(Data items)
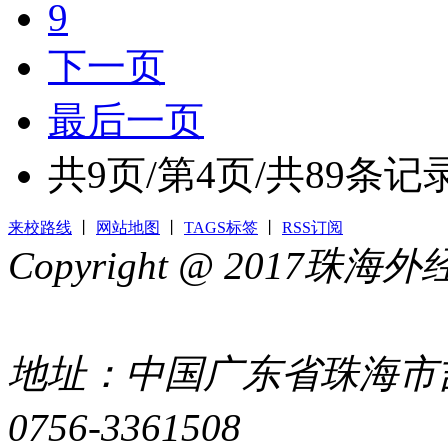
9
下一页
最后一页
共
9
页/第
4
页/共
89
条记
来校路线
丨
网站地图
丨
TAGS标签
丨
RSS订阅
Copyright @ 2017
44049002000399号
地址：中国广东省珠海市吉
0756-3361508
粤ICP备051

§ Activity
Please print all the lines above exactly as given and leave out every picture.

§ Output of the task
9
下一页
最后一页
共
9
页/第
4
页/共
89
条记
来校路线
丨
网站地图
丨
TAGS标签
丨
RSS订阅
Copyright @ 2017
44049002000399号
地址：中国广东省珠海市吉
0756-3361508
粤ICP备051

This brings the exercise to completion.